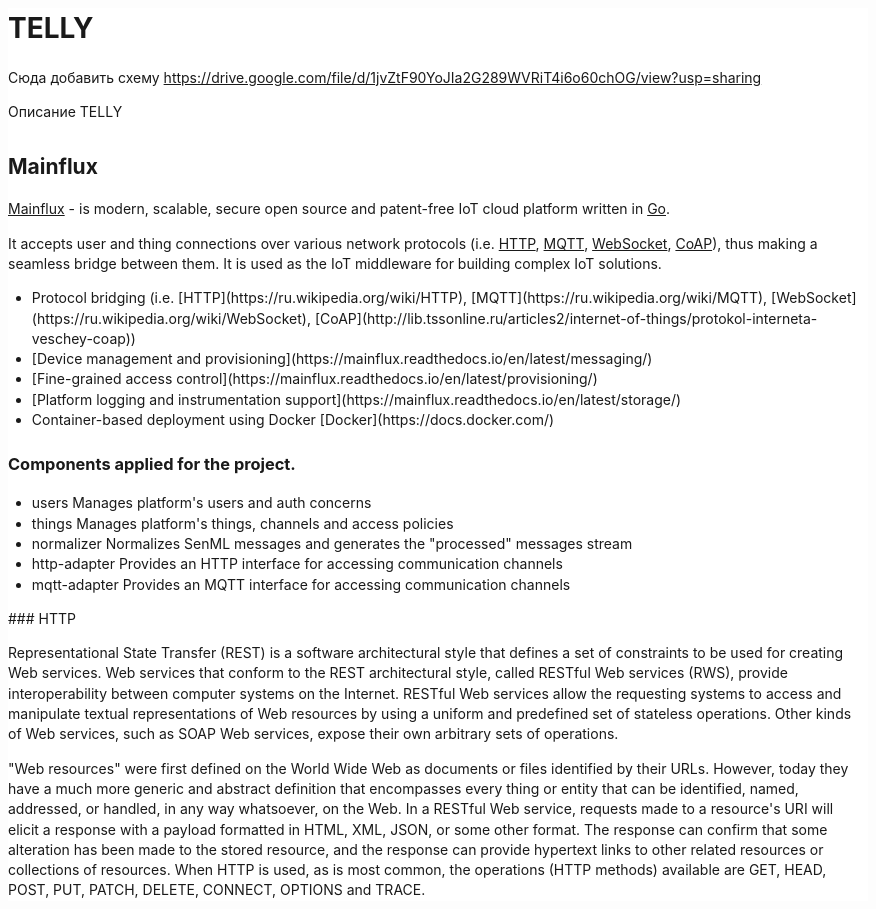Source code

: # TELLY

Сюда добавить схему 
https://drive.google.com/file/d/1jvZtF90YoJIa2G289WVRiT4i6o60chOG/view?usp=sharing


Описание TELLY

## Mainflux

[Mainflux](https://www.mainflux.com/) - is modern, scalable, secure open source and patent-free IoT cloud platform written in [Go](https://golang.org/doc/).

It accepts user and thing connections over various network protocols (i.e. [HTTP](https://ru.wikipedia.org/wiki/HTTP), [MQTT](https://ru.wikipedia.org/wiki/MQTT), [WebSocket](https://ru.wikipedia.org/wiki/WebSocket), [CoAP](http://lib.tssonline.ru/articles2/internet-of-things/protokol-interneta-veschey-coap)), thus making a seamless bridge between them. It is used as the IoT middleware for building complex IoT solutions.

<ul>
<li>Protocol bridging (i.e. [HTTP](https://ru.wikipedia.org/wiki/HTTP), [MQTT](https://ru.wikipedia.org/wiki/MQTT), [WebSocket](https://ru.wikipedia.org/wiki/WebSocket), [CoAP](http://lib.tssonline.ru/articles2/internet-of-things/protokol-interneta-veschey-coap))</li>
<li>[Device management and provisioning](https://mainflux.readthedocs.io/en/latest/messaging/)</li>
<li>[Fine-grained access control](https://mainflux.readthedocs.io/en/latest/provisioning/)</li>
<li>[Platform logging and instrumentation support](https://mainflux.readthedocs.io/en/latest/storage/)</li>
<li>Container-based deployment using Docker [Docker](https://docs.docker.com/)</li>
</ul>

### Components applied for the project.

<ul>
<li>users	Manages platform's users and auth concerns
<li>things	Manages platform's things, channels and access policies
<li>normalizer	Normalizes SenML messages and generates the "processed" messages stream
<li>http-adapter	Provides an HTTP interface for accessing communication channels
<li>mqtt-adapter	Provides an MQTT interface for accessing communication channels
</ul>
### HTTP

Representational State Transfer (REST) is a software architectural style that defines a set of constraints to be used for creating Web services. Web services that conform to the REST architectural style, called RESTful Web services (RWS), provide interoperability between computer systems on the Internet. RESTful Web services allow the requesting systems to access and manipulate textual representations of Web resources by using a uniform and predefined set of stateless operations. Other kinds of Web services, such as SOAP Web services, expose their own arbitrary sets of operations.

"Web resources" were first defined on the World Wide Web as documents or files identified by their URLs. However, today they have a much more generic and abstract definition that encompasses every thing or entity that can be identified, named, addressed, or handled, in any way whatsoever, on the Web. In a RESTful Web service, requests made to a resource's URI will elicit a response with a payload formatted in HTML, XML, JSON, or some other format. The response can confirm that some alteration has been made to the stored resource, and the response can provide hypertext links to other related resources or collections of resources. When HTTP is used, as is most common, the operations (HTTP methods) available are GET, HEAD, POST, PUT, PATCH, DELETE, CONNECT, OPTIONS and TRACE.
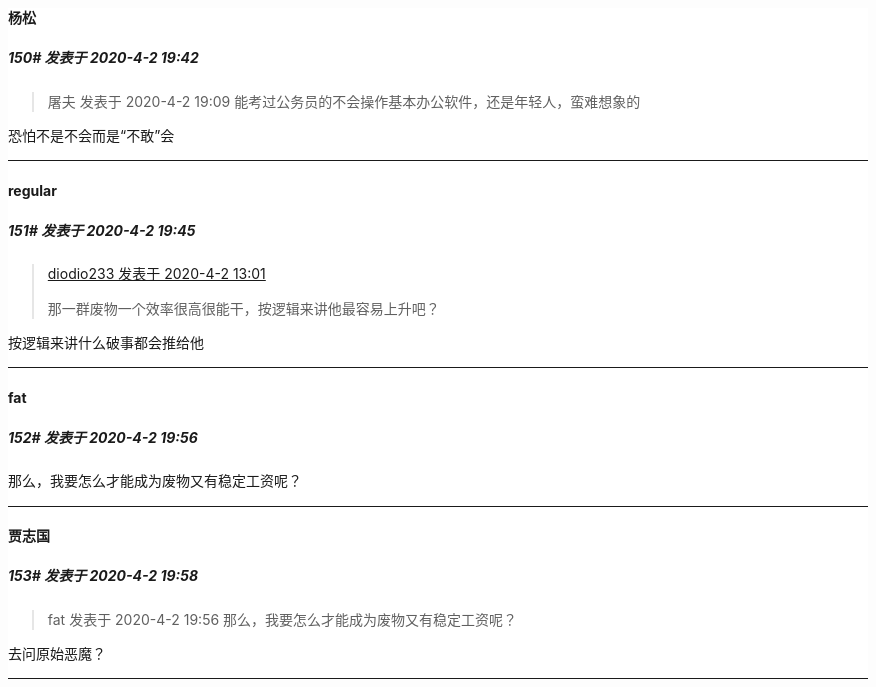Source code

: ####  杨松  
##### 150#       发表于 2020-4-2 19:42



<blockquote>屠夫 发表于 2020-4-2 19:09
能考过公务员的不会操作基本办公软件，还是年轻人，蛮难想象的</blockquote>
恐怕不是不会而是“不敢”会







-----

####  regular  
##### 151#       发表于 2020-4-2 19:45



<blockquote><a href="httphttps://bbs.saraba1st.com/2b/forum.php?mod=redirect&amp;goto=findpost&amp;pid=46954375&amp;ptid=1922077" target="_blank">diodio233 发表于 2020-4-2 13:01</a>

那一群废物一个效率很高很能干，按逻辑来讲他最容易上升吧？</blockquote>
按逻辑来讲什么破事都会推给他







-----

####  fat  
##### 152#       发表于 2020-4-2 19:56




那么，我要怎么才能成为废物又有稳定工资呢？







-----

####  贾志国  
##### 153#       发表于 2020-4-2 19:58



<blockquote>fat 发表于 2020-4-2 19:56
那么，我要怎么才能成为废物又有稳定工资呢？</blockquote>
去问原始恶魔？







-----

------------------------------

- ASSIGNMENT -
Reproduce the source text of both records verbatim, and leave the pictures out of your answer.

- REPLY TO THE EXERCISE -
Source code

: # TELLY

Сюда добавить схему 
https://drive.google.com/file/d/1jvZtF90YoJIa2G289WVRiT4i6o60chOG/view?usp=sharing


Описание TELLY

## Mainflux

[Mainflux](https://www.mainflux.com/) - is modern, scalable, secure open source and patent-free IoT cloud platform written in [Go](https://golang.org/doc/).

It accepts user and thing connections over various network protocols (i.e. [HTTP](https://ru.wikipedia.org/wiki/HTTP), [MQTT](https://ru.wikipedia.org/wiki/MQTT), [WebSocket](https://ru.wikipedia.org/wiki/WebSocket), [CoAP](http://lib.tssonline.ru/articles2/internet-of-things/protokol-interneta-veschey-coap)), thus making a seamless bridge between them. It is used as the IoT middleware for building complex IoT solutions.

<ul>
<li>Protocol bridging (i.e. [HTTP](https://ru.wikipedia.org/wiki/HTTP), [MQTT](https://ru.wikipedia.org/wiki/MQTT), [WebSocket](https://ru.wikipedia.org/wiki/WebSocket), [CoAP](http://lib.tssonline.ru/articles2/internet-of-things/protokol-interneta-veschey-coap))</li>
<li>[Device management and provisioning](https://mainflux.readthedocs.io/en/latest/messaging/)</li>
<li>[Fine-grained access control](https://mainflux.readthedocs.io/en/latest/provisioning/)</li>
<li>[Platform logging and instrumentation support](https://mainflux.readthedocs.io/en/latest/storage/)</li>
<li>Container-based deployment using Docker [Docker](https://docs.docker.com/)</li>
</ul>

### Components applied for the project.

<ul>
<li>users	Manages platform's users and auth concerns
<li>things	Manages platform's things, channels and access policies
<li>normalizer	Normalizes SenML messages and generates the "processed" messages stream
<li>http-adapter	Provides an HTTP interface for accessing communication channels
<li>mqtt-adapter	Provides an MQTT interface for accessing communication channels
</ul>
### HTTP

Representational State Transfer (REST) is a software architectural style that defines a set of constraints to be used for creating Web services. Web services that conform to the REST architectural style, called RESTful Web services (RWS), provide interoperability between computer systems on the Internet. RESTful Web services allow the requesting systems to access and manipulate textual representations of Web resources by using a uniform and predefined set of stateless operations. Other kinds of Web services, such as SOAP Web services, expose their own arbitrary sets of operations.

"Web resources" were first defined on the World Wide Web as documents or files identified by their URLs. However, today they have a much more generic and abstract definition that encompasses every thing or entity that can be identified, named, addressed, or handled, in any way whatsoever, on the Web. In a RESTful Web service, requests made to a resource's URI will elicit a response with a payload formatted in HTML, XML, JSON, or some other format. The response can confirm that some alteration has been made to the stored resource, and the response can provide hypertext links to other related resources or collections of resources. When HTTP is used, as is most common, the operations (HTTP methods) available are GET, HEAD, POST, PUT, PATCH, DELETE, CONNECT, OPTIONS and TRACE.
Source code

: ####  杨松  
##### 150#       发表于 2020-4-2 19:42



<blockquote>屠夫 发表于 2020-4-2 19:09
能考过公务员的不会操作基本办公软件，还是年轻人，蛮难想象的</blockquote>
恐怕不是不会而是“不敢”会







-----

####  regular  
##### 151#       发表于 2020-4-2 19:45



<blockquote><a href="httphttps://bbs.saraba1st.com/2b/forum.php?mod=redirect&amp;goto=findpost&amp;pid=46954375&amp;ptid=1922077" target="_blank">diodio233 发表于 2020-4-2 13:01</a>

那一群废物一个效率很高很能干，按逻辑来讲他最容易上升吧？</blockquote>
按逻辑来讲什么破事都会推给他







-----

####  fat  
##### 152#       发表于 2020-4-2 19:56




那么，我要怎么才能成为废物又有稳定工资呢？







-----

####  贾志国  
##### 153#       发表于 2020-4-2 19:58



<blockquote>fat 发表于 2020-4-2 19:56
那么，我要怎么才能成为废物又有稳定工资呢？</blockquote>
去问原始恶魔？







-----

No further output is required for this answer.